» **Task description**:
Edit the article about the Army's job review from "Obama's Unilateral Disarmament" up to and including "in the military.", changing "drunken driving" to "impaired driving" wherever it occurs, and give that stretch back.

» **Supplied passage**:
Begin
Obama's Unilateral Disarmament

WASHINGTON (AP) - The Army removed 588 soldiers from sensitive jobs such as sexual assault counselors and recruiters after finding they had committed infractions such as sexual assault, child abuse and drunken driving, officials said Wednesday.

The move resulted from orders by Defense Secretary Chuck Hagel last year that all the services review the qualifications of people holding those jobs as part of an effort to stem a rising number of sexual assaults in the military.

The Army said it reviewed the qualifications and records of 20,000 soldiers and found 588 unsuitable for their jobs as recruiters, drill sergeants, training school instructors and staff of sexual assault prevention and response programs. The Army said in a statement that 79 soldiers are leaving the service and "others could face further actions from their commands." The statement did not say whether the 79 are leaving voluntarily.

Lt. Col. Alayne Conway, an Army spokeswoman, said examples of soldier infractions found in the review included sexual assault, child abuse and drunken driving. It was unclear whether those had happened during their military service or before.

"We will continue working to better ensure we select the very best people for these posts, and that the chain of command knows what is expected of them, and how important this work is to the Army," Col. David Patterson, another Army spokesman, said in a statement.
End
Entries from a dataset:
Begin
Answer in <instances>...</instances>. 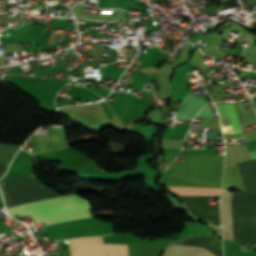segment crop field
<instances>
[{"label": "crop field", "instance_id": "obj_1", "mask_svg": "<svg viewBox=\"0 0 256 256\" xmlns=\"http://www.w3.org/2000/svg\"><path fill=\"white\" fill-rule=\"evenodd\" d=\"M83 201H86V200L82 199L77 195H72L64 198L60 197V198H55V199L36 202V203L9 207L7 209L13 217H16L20 215L48 210L56 207L74 204V203H79ZM89 209L91 208L87 205V202H83V203L74 204L66 207H61V208L43 211L35 214H30L29 216L35 222H39L47 219H53V218H57V217H61L69 214L83 212Z\"/></svg>", "mask_w": 256, "mask_h": 256}, {"label": "crop field", "instance_id": "obj_2", "mask_svg": "<svg viewBox=\"0 0 256 256\" xmlns=\"http://www.w3.org/2000/svg\"><path fill=\"white\" fill-rule=\"evenodd\" d=\"M70 256H128V245L103 244L102 237L67 240Z\"/></svg>", "mask_w": 256, "mask_h": 256}, {"label": "crop field", "instance_id": "obj_3", "mask_svg": "<svg viewBox=\"0 0 256 256\" xmlns=\"http://www.w3.org/2000/svg\"><path fill=\"white\" fill-rule=\"evenodd\" d=\"M221 208L225 239L235 242L234 192H229L223 189Z\"/></svg>", "mask_w": 256, "mask_h": 256}, {"label": "crop field", "instance_id": "obj_4", "mask_svg": "<svg viewBox=\"0 0 256 256\" xmlns=\"http://www.w3.org/2000/svg\"><path fill=\"white\" fill-rule=\"evenodd\" d=\"M221 119L224 135L242 132L233 105H215Z\"/></svg>", "mask_w": 256, "mask_h": 256}, {"label": "crop field", "instance_id": "obj_5", "mask_svg": "<svg viewBox=\"0 0 256 256\" xmlns=\"http://www.w3.org/2000/svg\"><path fill=\"white\" fill-rule=\"evenodd\" d=\"M162 256H213L203 248L169 244Z\"/></svg>", "mask_w": 256, "mask_h": 256}, {"label": "crop field", "instance_id": "obj_6", "mask_svg": "<svg viewBox=\"0 0 256 256\" xmlns=\"http://www.w3.org/2000/svg\"><path fill=\"white\" fill-rule=\"evenodd\" d=\"M180 197H214L219 196L220 188L168 187Z\"/></svg>", "mask_w": 256, "mask_h": 256}, {"label": "crop field", "instance_id": "obj_7", "mask_svg": "<svg viewBox=\"0 0 256 256\" xmlns=\"http://www.w3.org/2000/svg\"><path fill=\"white\" fill-rule=\"evenodd\" d=\"M88 217H91L90 214H89V211L79 213V214L70 215V216H65V217H61V218H57V219H53V220H50V221H45L44 224H45V226H48V225H52V224H56V223H60V222L68 221V220L88 218Z\"/></svg>", "mask_w": 256, "mask_h": 256}, {"label": "crop field", "instance_id": "obj_8", "mask_svg": "<svg viewBox=\"0 0 256 256\" xmlns=\"http://www.w3.org/2000/svg\"><path fill=\"white\" fill-rule=\"evenodd\" d=\"M250 156H251V159H256V150H253V151H250Z\"/></svg>", "mask_w": 256, "mask_h": 256}]
</instances>
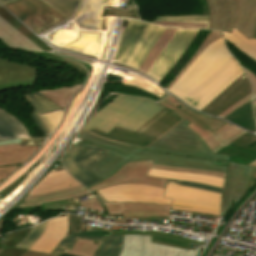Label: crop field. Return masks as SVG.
Masks as SVG:
<instances>
[{"label":"crop field","mask_w":256,"mask_h":256,"mask_svg":"<svg viewBox=\"0 0 256 256\" xmlns=\"http://www.w3.org/2000/svg\"><path fill=\"white\" fill-rule=\"evenodd\" d=\"M242 74L222 38L204 49L168 91L201 110Z\"/></svg>","instance_id":"obj_1"},{"label":"crop field","mask_w":256,"mask_h":256,"mask_svg":"<svg viewBox=\"0 0 256 256\" xmlns=\"http://www.w3.org/2000/svg\"><path fill=\"white\" fill-rule=\"evenodd\" d=\"M163 108L149 100L118 95L95 112L81 132L97 128L108 133L115 126L135 132Z\"/></svg>","instance_id":"obj_2"},{"label":"crop field","mask_w":256,"mask_h":256,"mask_svg":"<svg viewBox=\"0 0 256 256\" xmlns=\"http://www.w3.org/2000/svg\"><path fill=\"white\" fill-rule=\"evenodd\" d=\"M183 120L185 119L164 108L135 133L118 127H115L108 134L100 132L97 129L88 132L97 137L108 139L116 143L144 149Z\"/></svg>","instance_id":"obj_3"},{"label":"crop field","mask_w":256,"mask_h":256,"mask_svg":"<svg viewBox=\"0 0 256 256\" xmlns=\"http://www.w3.org/2000/svg\"><path fill=\"white\" fill-rule=\"evenodd\" d=\"M164 30L143 22H129L115 59L138 69Z\"/></svg>","instance_id":"obj_4"},{"label":"crop field","mask_w":256,"mask_h":256,"mask_svg":"<svg viewBox=\"0 0 256 256\" xmlns=\"http://www.w3.org/2000/svg\"><path fill=\"white\" fill-rule=\"evenodd\" d=\"M188 124L190 123L186 120L183 121L146 149L172 155L229 161L228 155H214L205 143L186 127Z\"/></svg>","instance_id":"obj_5"},{"label":"crop field","mask_w":256,"mask_h":256,"mask_svg":"<svg viewBox=\"0 0 256 256\" xmlns=\"http://www.w3.org/2000/svg\"><path fill=\"white\" fill-rule=\"evenodd\" d=\"M110 150L92 146L86 143H77L62 155V163L68 173L88 187L100 182L102 179L88 170L98 163Z\"/></svg>","instance_id":"obj_6"},{"label":"crop field","mask_w":256,"mask_h":256,"mask_svg":"<svg viewBox=\"0 0 256 256\" xmlns=\"http://www.w3.org/2000/svg\"><path fill=\"white\" fill-rule=\"evenodd\" d=\"M6 7L37 35L66 20L40 0H19Z\"/></svg>","instance_id":"obj_7"},{"label":"crop field","mask_w":256,"mask_h":256,"mask_svg":"<svg viewBox=\"0 0 256 256\" xmlns=\"http://www.w3.org/2000/svg\"><path fill=\"white\" fill-rule=\"evenodd\" d=\"M198 32L199 30L177 29L146 74L160 82L177 63Z\"/></svg>","instance_id":"obj_8"},{"label":"crop field","mask_w":256,"mask_h":256,"mask_svg":"<svg viewBox=\"0 0 256 256\" xmlns=\"http://www.w3.org/2000/svg\"><path fill=\"white\" fill-rule=\"evenodd\" d=\"M175 102L178 101L171 96H166L160 103L189 121L191 124L187 127L203 141L229 126L228 122L201 115Z\"/></svg>","instance_id":"obj_9"},{"label":"crop field","mask_w":256,"mask_h":256,"mask_svg":"<svg viewBox=\"0 0 256 256\" xmlns=\"http://www.w3.org/2000/svg\"><path fill=\"white\" fill-rule=\"evenodd\" d=\"M152 163L153 161H145L125 164L112 177L89 189L90 191H94L121 183L147 184L164 188L166 179L146 176Z\"/></svg>","instance_id":"obj_10"},{"label":"crop field","mask_w":256,"mask_h":256,"mask_svg":"<svg viewBox=\"0 0 256 256\" xmlns=\"http://www.w3.org/2000/svg\"><path fill=\"white\" fill-rule=\"evenodd\" d=\"M200 250V247L197 248L196 252L178 250L155 245L151 243L149 236L124 235L120 256H198Z\"/></svg>","instance_id":"obj_11"},{"label":"crop field","mask_w":256,"mask_h":256,"mask_svg":"<svg viewBox=\"0 0 256 256\" xmlns=\"http://www.w3.org/2000/svg\"><path fill=\"white\" fill-rule=\"evenodd\" d=\"M253 167L231 163L227 173L222 197L221 216L223 217L247 192Z\"/></svg>","instance_id":"obj_12"},{"label":"crop field","mask_w":256,"mask_h":256,"mask_svg":"<svg viewBox=\"0 0 256 256\" xmlns=\"http://www.w3.org/2000/svg\"><path fill=\"white\" fill-rule=\"evenodd\" d=\"M37 68L0 59V92L35 84Z\"/></svg>","instance_id":"obj_13"},{"label":"crop field","mask_w":256,"mask_h":256,"mask_svg":"<svg viewBox=\"0 0 256 256\" xmlns=\"http://www.w3.org/2000/svg\"><path fill=\"white\" fill-rule=\"evenodd\" d=\"M256 4V0H251ZM209 11V29L221 30L230 33L237 17V11L234 0H206ZM256 39V30L251 37Z\"/></svg>","instance_id":"obj_14"},{"label":"crop field","mask_w":256,"mask_h":256,"mask_svg":"<svg viewBox=\"0 0 256 256\" xmlns=\"http://www.w3.org/2000/svg\"><path fill=\"white\" fill-rule=\"evenodd\" d=\"M144 160H155L154 163L157 164L205 169L226 173V167L210 165L211 160L165 155L147 150H143L140 153L134 155L128 162Z\"/></svg>","instance_id":"obj_15"},{"label":"crop field","mask_w":256,"mask_h":256,"mask_svg":"<svg viewBox=\"0 0 256 256\" xmlns=\"http://www.w3.org/2000/svg\"><path fill=\"white\" fill-rule=\"evenodd\" d=\"M249 93H251L250 84L244 74L203 108L202 111L218 116Z\"/></svg>","instance_id":"obj_16"},{"label":"crop field","mask_w":256,"mask_h":256,"mask_svg":"<svg viewBox=\"0 0 256 256\" xmlns=\"http://www.w3.org/2000/svg\"><path fill=\"white\" fill-rule=\"evenodd\" d=\"M67 229V215L49 220L45 232L29 250L51 254V252L66 234Z\"/></svg>","instance_id":"obj_17"},{"label":"crop field","mask_w":256,"mask_h":256,"mask_svg":"<svg viewBox=\"0 0 256 256\" xmlns=\"http://www.w3.org/2000/svg\"><path fill=\"white\" fill-rule=\"evenodd\" d=\"M248 133V132H247ZM244 134L217 154H229L230 162L247 165L256 159V146L248 150L245 147L256 141L254 136Z\"/></svg>","instance_id":"obj_18"},{"label":"crop field","mask_w":256,"mask_h":256,"mask_svg":"<svg viewBox=\"0 0 256 256\" xmlns=\"http://www.w3.org/2000/svg\"><path fill=\"white\" fill-rule=\"evenodd\" d=\"M80 186L65 171L47 174L30 192L28 196L41 195Z\"/></svg>","instance_id":"obj_19"},{"label":"crop field","mask_w":256,"mask_h":256,"mask_svg":"<svg viewBox=\"0 0 256 256\" xmlns=\"http://www.w3.org/2000/svg\"><path fill=\"white\" fill-rule=\"evenodd\" d=\"M85 195L88 196V195H91V193L86 188L80 186V187L73 188V189L66 190V191L24 198L20 204H22L24 202L38 201V200H43V202L46 203V202H51V201L65 200V199H71V198L77 197L80 204L82 205V207H87V208L104 211L101 203L95 197L89 198V199L81 202L79 198H81Z\"/></svg>","instance_id":"obj_20"},{"label":"crop field","mask_w":256,"mask_h":256,"mask_svg":"<svg viewBox=\"0 0 256 256\" xmlns=\"http://www.w3.org/2000/svg\"><path fill=\"white\" fill-rule=\"evenodd\" d=\"M100 195L105 201L134 202V203H163L170 204L171 200L162 199V195L137 191H108Z\"/></svg>","instance_id":"obj_21"},{"label":"crop field","mask_w":256,"mask_h":256,"mask_svg":"<svg viewBox=\"0 0 256 256\" xmlns=\"http://www.w3.org/2000/svg\"><path fill=\"white\" fill-rule=\"evenodd\" d=\"M22 97L29 102L33 110V112L30 115L32 121L36 125L37 129L47 138L51 133L48 131V129L40 119L39 115L43 113L59 110L62 108L50 102L49 100H47L46 98H44L42 95H40L35 91Z\"/></svg>","instance_id":"obj_22"},{"label":"crop field","mask_w":256,"mask_h":256,"mask_svg":"<svg viewBox=\"0 0 256 256\" xmlns=\"http://www.w3.org/2000/svg\"><path fill=\"white\" fill-rule=\"evenodd\" d=\"M235 1L238 17L234 28L250 39L256 28V6H252L250 0Z\"/></svg>","instance_id":"obj_23"},{"label":"crop field","mask_w":256,"mask_h":256,"mask_svg":"<svg viewBox=\"0 0 256 256\" xmlns=\"http://www.w3.org/2000/svg\"><path fill=\"white\" fill-rule=\"evenodd\" d=\"M0 41L14 49L42 51L0 17Z\"/></svg>","instance_id":"obj_24"},{"label":"crop field","mask_w":256,"mask_h":256,"mask_svg":"<svg viewBox=\"0 0 256 256\" xmlns=\"http://www.w3.org/2000/svg\"><path fill=\"white\" fill-rule=\"evenodd\" d=\"M27 137L30 136L26 127L0 107V141Z\"/></svg>","instance_id":"obj_25"},{"label":"crop field","mask_w":256,"mask_h":256,"mask_svg":"<svg viewBox=\"0 0 256 256\" xmlns=\"http://www.w3.org/2000/svg\"><path fill=\"white\" fill-rule=\"evenodd\" d=\"M130 157L111 151L98 164L92 167L89 171L96 174L103 180L112 176L120 167H122Z\"/></svg>","instance_id":"obj_26"},{"label":"crop field","mask_w":256,"mask_h":256,"mask_svg":"<svg viewBox=\"0 0 256 256\" xmlns=\"http://www.w3.org/2000/svg\"><path fill=\"white\" fill-rule=\"evenodd\" d=\"M165 195L217 203H220L221 198V194L218 193L168 184L166 187Z\"/></svg>","instance_id":"obj_27"},{"label":"crop field","mask_w":256,"mask_h":256,"mask_svg":"<svg viewBox=\"0 0 256 256\" xmlns=\"http://www.w3.org/2000/svg\"><path fill=\"white\" fill-rule=\"evenodd\" d=\"M148 175L155 176V177H162V178L193 181V182L212 185V186L221 187V188H223V183H224V179H222V178L203 176V175L168 172V171H161V170H154V169H150Z\"/></svg>","instance_id":"obj_28"},{"label":"crop field","mask_w":256,"mask_h":256,"mask_svg":"<svg viewBox=\"0 0 256 256\" xmlns=\"http://www.w3.org/2000/svg\"><path fill=\"white\" fill-rule=\"evenodd\" d=\"M105 206L107 213L121 214L122 211H136V210H166L169 211L170 205L162 204H133V203H110L105 202L97 191L93 192Z\"/></svg>","instance_id":"obj_29"},{"label":"crop field","mask_w":256,"mask_h":256,"mask_svg":"<svg viewBox=\"0 0 256 256\" xmlns=\"http://www.w3.org/2000/svg\"><path fill=\"white\" fill-rule=\"evenodd\" d=\"M112 234L121 235V234H140V235H149L151 236L152 242L170 245L182 249L188 248L190 243L197 244L202 246L203 244L194 242L192 240H187L181 237H175L165 234L151 233V232H135V231H112Z\"/></svg>","instance_id":"obj_30"},{"label":"crop field","mask_w":256,"mask_h":256,"mask_svg":"<svg viewBox=\"0 0 256 256\" xmlns=\"http://www.w3.org/2000/svg\"><path fill=\"white\" fill-rule=\"evenodd\" d=\"M81 85H73L67 87H60L54 89L40 90L37 91L44 97L54 102L58 106L65 109L67 103L71 100L72 96L79 90Z\"/></svg>","instance_id":"obj_31"},{"label":"crop field","mask_w":256,"mask_h":256,"mask_svg":"<svg viewBox=\"0 0 256 256\" xmlns=\"http://www.w3.org/2000/svg\"><path fill=\"white\" fill-rule=\"evenodd\" d=\"M225 119L232 121L246 129H248L249 131H251L253 133L256 132L251 102L238 108L236 111H234L232 114L227 116Z\"/></svg>","instance_id":"obj_32"},{"label":"crop field","mask_w":256,"mask_h":256,"mask_svg":"<svg viewBox=\"0 0 256 256\" xmlns=\"http://www.w3.org/2000/svg\"><path fill=\"white\" fill-rule=\"evenodd\" d=\"M17 0H0L3 5L15 2ZM54 9L56 12L64 16L66 19L72 17L80 0H41Z\"/></svg>","instance_id":"obj_33"},{"label":"crop field","mask_w":256,"mask_h":256,"mask_svg":"<svg viewBox=\"0 0 256 256\" xmlns=\"http://www.w3.org/2000/svg\"><path fill=\"white\" fill-rule=\"evenodd\" d=\"M78 137L91 141L93 145L108 148L111 150H116L130 157L141 151V149L119 145L108 140L94 137L87 132L80 133Z\"/></svg>","instance_id":"obj_34"},{"label":"crop field","mask_w":256,"mask_h":256,"mask_svg":"<svg viewBox=\"0 0 256 256\" xmlns=\"http://www.w3.org/2000/svg\"><path fill=\"white\" fill-rule=\"evenodd\" d=\"M226 40L256 60V40H248L235 29L231 34L226 33Z\"/></svg>","instance_id":"obj_35"},{"label":"crop field","mask_w":256,"mask_h":256,"mask_svg":"<svg viewBox=\"0 0 256 256\" xmlns=\"http://www.w3.org/2000/svg\"><path fill=\"white\" fill-rule=\"evenodd\" d=\"M176 31V29L172 28H166L164 33L161 35L153 49L150 51L144 62L139 67V70L146 73V71L149 69V67L152 65V63L155 61L159 53L162 51L166 43L169 41L173 33Z\"/></svg>","instance_id":"obj_36"},{"label":"crop field","mask_w":256,"mask_h":256,"mask_svg":"<svg viewBox=\"0 0 256 256\" xmlns=\"http://www.w3.org/2000/svg\"><path fill=\"white\" fill-rule=\"evenodd\" d=\"M0 16L6 22H8L11 26L15 27L21 34H23L28 39H30L33 43H35L43 51L51 50L39 38H37L32 32L27 30L25 26L20 24L13 16L9 15L8 12L2 7H0Z\"/></svg>","instance_id":"obj_37"},{"label":"crop field","mask_w":256,"mask_h":256,"mask_svg":"<svg viewBox=\"0 0 256 256\" xmlns=\"http://www.w3.org/2000/svg\"><path fill=\"white\" fill-rule=\"evenodd\" d=\"M123 235L106 237L96 256H119L122 247Z\"/></svg>","instance_id":"obj_38"},{"label":"crop field","mask_w":256,"mask_h":256,"mask_svg":"<svg viewBox=\"0 0 256 256\" xmlns=\"http://www.w3.org/2000/svg\"><path fill=\"white\" fill-rule=\"evenodd\" d=\"M101 243L97 241L78 240L71 251H66V253L78 256H94Z\"/></svg>","instance_id":"obj_39"},{"label":"crop field","mask_w":256,"mask_h":256,"mask_svg":"<svg viewBox=\"0 0 256 256\" xmlns=\"http://www.w3.org/2000/svg\"><path fill=\"white\" fill-rule=\"evenodd\" d=\"M104 237H86V236H72V235H65V237L62 239V241L58 244V246L55 248V250L52 252V254L55 255H69L74 256L70 254L64 253L65 250L70 251L72 246L75 244V242L78 239H88V240H98L102 241Z\"/></svg>","instance_id":"obj_40"},{"label":"crop field","mask_w":256,"mask_h":256,"mask_svg":"<svg viewBox=\"0 0 256 256\" xmlns=\"http://www.w3.org/2000/svg\"><path fill=\"white\" fill-rule=\"evenodd\" d=\"M38 147L39 146H21L20 144L0 146V157L32 155Z\"/></svg>","instance_id":"obj_41"},{"label":"crop field","mask_w":256,"mask_h":256,"mask_svg":"<svg viewBox=\"0 0 256 256\" xmlns=\"http://www.w3.org/2000/svg\"><path fill=\"white\" fill-rule=\"evenodd\" d=\"M164 197H167V196H164ZM168 198H173V197H168ZM172 205L198 208V209H204V210H210V211H216V212H219V207H220V204H217V203L201 202V201L186 200V199H179V198H174Z\"/></svg>","instance_id":"obj_42"},{"label":"crop field","mask_w":256,"mask_h":256,"mask_svg":"<svg viewBox=\"0 0 256 256\" xmlns=\"http://www.w3.org/2000/svg\"><path fill=\"white\" fill-rule=\"evenodd\" d=\"M229 127V126H228ZM242 129L232 125V127H229L217 134H215L214 136H212L211 138L207 139L206 141H204L206 143V145L209 147V149H213L214 147H216L217 145H219L220 143L224 142L225 140H227L228 138L232 137L233 135L237 134L238 132H240Z\"/></svg>","instance_id":"obj_43"},{"label":"crop field","mask_w":256,"mask_h":256,"mask_svg":"<svg viewBox=\"0 0 256 256\" xmlns=\"http://www.w3.org/2000/svg\"><path fill=\"white\" fill-rule=\"evenodd\" d=\"M46 223L47 222L34 227L29 232V234L20 243H18L15 247L28 250L36 242V240L39 238V236L44 232V230L46 228Z\"/></svg>","instance_id":"obj_44"},{"label":"crop field","mask_w":256,"mask_h":256,"mask_svg":"<svg viewBox=\"0 0 256 256\" xmlns=\"http://www.w3.org/2000/svg\"><path fill=\"white\" fill-rule=\"evenodd\" d=\"M108 190H137V191H146V192H154V193H163L162 188L154 187V186H147V185H138V184H122L117 185L105 189H100V191H108Z\"/></svg>","instance_id":"obj_45"},{"label":"crop field","mask_w":256,"mask_h":256,"mask_svg":"<svg viewBox=\"0 0 256 256\" xmlns=\"http://www.w3.org/2000/svg\"><path fill=\"white\" fill-rule=\"evenodd\" d=\"M151 168L154 169H161V170H168V171H176V172H185V173H194V174H203V175H210L216 177L224 178L226 174L205 171V170H197V169H189V168H181V167H173V166H165V165H157L153 164Z\"/></svg>","instance_id":"obj_46"},{"label":"crop field","mask_w":256,"mask_h":256,"mask_svg":"<svg viewBox=\"0 0 256 256\" xmlns=\"http://www.w3.org/2000/svg\"><path fill=\"white\" fill-rule=\"evenodd\" d=\"M68 215L69 219V230L67 234L73 235H87V236H104L103 231H94V232H79V217ZM74 218V220H73Z\"/></svg>","instance_id":"obj_47"},{"label":"crop field","mask_w":256,"mask_h":256,"mask_svg":"<svg viewBox=\"0 0 256 256\" xmlns=\"http://www.w3.org/2000/svg\"><path fill=\"white\" fill-rule=\"evenodd\" d=\"M155 24H159L165 27H173V28H208V22H159L155 21Z\"/></svg>","instance_id":"obj_48"},{"label":"crop field","mask_w":256,"mask_h":256,"mask_svg":"<svg viewBox=\"0 0 256 256\" xmlns=\"http://www.w3.org/2000/svg\"><path fill=\"white\" fill-rule=\"evenodd\" d=\"M209 15L203 16H156L159 21H208Z\"/></svg>","instance_id":"obj_49"},{"label":"crop field","mask_w":256,"mask_h":256,"mask_svg":"<svg viewBox=\"0 0 256 256\" xmlns=\"http://www.w3.org/2000/svg\"><path fill=\"white\" fill-rule=\"evenodd\" d=\"M62 115H63V112L59 111V112L44 114V115H41V117L46 123V125L48 126V128L50 129V131L52 132L56 128V126L59 124Z\"/></svg>","instance_id":"obj_50"},{"label":"crop field","mask_w":256,"mask_h":256,"mask_svg":"<svg viewBox=\"0 0 256 256\" xmlns=\"http://www.w3.org/2000/svg\"><path fill=\"white\" fill-rule=\"evenodd\" d=\"M166 183L184 185V186H188V187L199 188V189L213 191V192H219V193H221L223 190L221 188L211 187V186L197 184V183H193V182L170 180V179H167Z\"/></svg>","instance_id":"obj_51"},{"label":"crop field","mask_w":256,"mask_h":256,"mask_svg":"<svg viewBox=\"0 0 256 256\" xmlns=\"http://www.w3.org/2000/svg\"><path fill=\"white\" fill-rule=\"evenodd\" d=\"M29 158L30 156H14L0 158V167L23 164L28 161Z\"/></svg>","instance_id":"obj_52"},{"label":"crop field","mask_w":256,"mask_h":256,"mask_svg":"<svg viewBox=\"0 0 256 256\" xmlns=\"http://www.w3.org/2000/svg\"><path fill=\"white\" fill-rule=\"evenodd\" d=\"M169 212L166 211H136L123 212L124 216H167Z\"/></svg>","instance_id":"obj_53"},{"label":"crop field","mask_w":256,"mask_h":256,"mask_svg":"<svg viewBox=\"0 0 256 256\" xmlns=\"http://www.w3.org/2000/svg\"><path fill=\"white\" fill-rule=\"evenodd\" d=\"M251 101V94L248 96L244 97L240 101H238L236 104H234L232 107H230L228 110H226L224 113H222L220 116L221 118L226 117L228 114L232 113L234 110H236L238 107L244 105L245 103Z\"/></svg>","instance_id":"obj_54"},{"label":"crop field","mask_w":256,"mask_h":256,"mask_svg":"<svg viewBox=\"0 0 256 256\" xmlns=\"http://www.w3.org/2000/svg\"><path fill=\"white\" fill-rule=\"evenodd\" d=\"M20 166L1 167L0 168V183L4 179H6L10 174H12Z\"/></svg>","instance_id":"obj_55"},{"label":"crop field","mask_w":256,"mask_h":256,"mask_svg":"<svg viewBox=\"0 0 256 256\" xmlns=\"http://www.w3.org/2000/svg\"><path fill=\"white\" fill-rule=\"evenodd\" d=\"M244 133H246L244 130L241 131L240 133H238L237 135L233 136L232 138L228 139L226 142H224L223 144L217 146L216 148H214L213 150H211L214 154L216 152H218L220 149H222L224 146H226L227 144H229L230 142H232L233 140H235L236 138L240 137L241 135H243Z\"/></svg>","instance_id":"obj_56"},{"label":"crop field","mask_w":256,"mask_h":256,"mask_svg":"<svg viewBox=\"0 0 256 256\" xmlns=\"http://www.w3.org/2000/svg\"><path fill=\"white\" fill-rule=\"evenodd\" d=\"M171 209L194 211V212H198V213H204V214L218 215V216H219V213L210 212V211H204V210H198V209L183 208V207H175V206H172Z\"/></svg>","instance_id":"obj_57"},{"label":"crop field","mask_w":256,"mask_h":256,"mask_svg":"<svg viewBox=\"0 0 256 256\" xmlns=\"http://www.w3.org/2000/svg\"><path fill=\"white\" fill-rule=\"evenodd\" d=\"M21 256H55V255H48L40 252L26 251Z\"/></svg>","instance_id":"obj_58"},{"label":"crop field","mask_w":256,"mask_h":256,"mask_svg":"<svg viewBox=\"0 0 256 256\" xmlns=\"http://www.w3.org/2000/svg\"><path fill=\"white\" fill-rule=\"evenodd\" d=\"M244 69V68H243ZM244 71L247 73V75L250 77L252 84H253V93H254V98L256 97V77L252 75L250 72L244 69Z\"/></svg>","instance_id":"obj_59"},{"label":"crop field","mask_w":256,"mask_h":256,"mask_svg":"<svg viewBox=\"0 0 256 256\" xmlns=\"http://www.w3.org/2000/svg\"><path fill=\"white\" fill-rule=\"evenodd\" d=\"M255 182H256V168H254L252 175H251L250 184H249V188H248L249 192H250V188L255 184Z\"/></svg>","instance_id":"obj_60"},{"label":"crop field","mask_w":256,"mask_h":256,"mask_svg":"<svg viewBox=\"0 0 256 256\" xmlns=\"http://www.w3.org/2000/svg\"><path fill=\"white\" fill-rule=\"evenodd\" d=\"M22 139L19 140H11V141H4V142H0V145H5V144H11V143H20Z\"/></svg>","instance_id":"obj_61"},{"label":"crop field","mask_w":256,"mask_h":256,"mask_svg":"<svg viewBox=\"0 0 256 256\" xmlns=\"http://www.w3.org/2000/svg\"><path fill=\"white\" fill-rule=\"evenodd\" d=\"M211 164L228 166L229 162L212 161Z\"/></svg>","instance_id":"obj_62"},{"label":"crop field","mask_w":256,"mask_h":256,"mask_svg":"<svg viewBox=\"0 0 256 256\" xmlns=\"http://www.w3.org/2000/svg\"><path fill=\"white\" fill-rule=\"evenodd\" d=\"M249 166L256 167V160L254 162L250 163Z\"/></svg>","instance_id":"obj_63"},{"label":"crop field","mask_w":256,"mask_h":256,"mask_svg":"<svg viewBox=\"0 0 256 256\" xmlns=\"http://www.w3.org/2000/svg\"><path fill=\"white\" fill-rule=\"evenodd\" d=\"M254 110H255V116H256V107H254Z\"/></svg>","instance_id":"obj_64"}]
</instances>
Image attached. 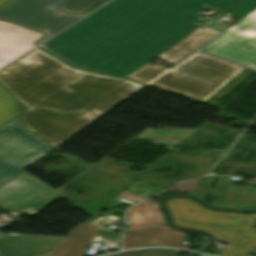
End
» **Output below**:
Obama's Unilateral Disarmament

WASHINGTON (AP) - The Army removed 588 soldiers from sensitive jobs such as sexual assault counselors and recruiters after finding they had committed infractions such as sexual assault, child abuse and impaired driving, officials said Wednesday.

The move resulted from orders by Defense Secretary Chuck Hagel last year that all the services review the qualifications of people holding those jobs as part of an effort to stem a rising number of sexual assaults in the military.